■ Task goal: For the entries below, print exactly the lines between the line holding "X126801523Y-122698190D01*" and the line holding "X126182476Y-122412476D01*", inclusive, and nothing else.

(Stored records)
>>>
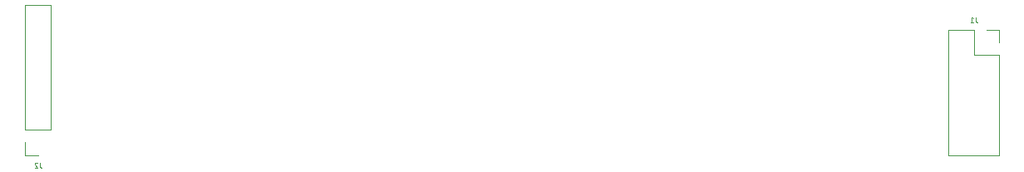
<source format=gbr>
%TF.GenerationSoftware,KiCad,Pcbnew,(5.1.10-1-10_14)*%
%TF.CreationDate,2021-09-17T00:17:13-04:00*%
%TF.ProjectId,clock,636c6f63-6b2e-46b6-9963-61645f706362,rev?*%
%TF.SameCoordinates,Original*%
%TF.FileFunction,Legend,Bot*%
%TF.FilePolarity,Positive*%
%FSLAX46Y46*%
G04 Gerber Fmt 4.6, Leading zero omitted, Abs format (unit mm)*
G04 Created by KiCad (PCBNEW (5.1.10-1-10_14)) date 2021-09-17 00:17:13*
%MOMM*%
%LPD*%
G01*
G04 APERTURE LIST*
%ADD10C,0.120000*%
%ADD11C,0.080000*%
G04 APERTURE END LIST*
D10*
%TO.C,J2*%
X125162000Y-106112000D02*
X127822000Y-106112000D01*
X125162000Y-118872000D02*
X125162000Y-106112000D01*
X127822000Y-118872000D02*
X127822000Y-106112000D01*
X125162000Y-118872000D02*
X127822000Y-118872000D01*
X125162000Y-120142000D02*
X125162000Y-121472000D01*
X125162000Y-121472000D02*
X126492000Y-121472000D01*
%TO.C,J1*%
X224342000Y-121472000D02*
X219142000Y-121472000D01*
X224342000Y-111252000D02*
X224342000Y-121472000D01*
X219142000Y-108652000D02*
X219142000Y-121472000D01*
X224342000Y-111252000D02*
X221742000Y-111252000D01*
X221742000Y-111252000D02*
X221742000Y-108652000D01*
X221742000Y-108652000D02*
X219142000Y-108652000D01*
X224342000Y-109982000D02*
X224342000Y-108652000D01*
X224342000Y-108652000D02*
X223012000Y-108652000D01*
%TO.C,J2*%
D11*
X126658666Y-122198190D02*
X126658666Y-122555333D01*
X126682476Y-122626761D01*
X126730095Y-122674380D01*
X126801523Y-122698190D01*
X126849142Y-122698190D01*
X126444380Y-122245809D02*
X126420571Y-122222000D01*
X126372952Y-122198190D01*
X126253904Y-122198190D01*
X126206285Y-122222000D01*
X126182476Y-122245809D01*
X126158666Y-122293428D01*
X126158666Y-122341047D01*
X126182476Y-122412476D01*
X126468190Y-122698190D01*
X126158666Y-122698190D01*
%TO.C,J1*%
X221908666Y-107378190D02*
X221908666Y-107735333D01*
X221932476Y-107806761D01*
X221980095Y-107854380D01*
X222051523Y-107878190D01*
X222099142Y-107878190D01*
X221408666Y-107878190D02*
X221694380Y-107878190D01*
X221551523Y-107878190D02*
X221551523Y-107378190D01*
X221599142Y-107449619D01*
X221646761Y-107497238D01*
X221694380Y-107521047D01*
%TD*%
M02*

</source>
<<<
■ Output of the task:
X126801523Y-122698190D01*
X126849142Y-122698190D01*
X126444380Y-122245809D02*
X126420571Y-122222000D01*
X126372952Y-122198190D01*
X126253904Y-122198190D01*
X126206285Y-122222000D01*
X126182476Y-122245809D01*
X126158666Y-122293428D01*
X126158666Y-122341047D01*
X126182476Y-122412476D01*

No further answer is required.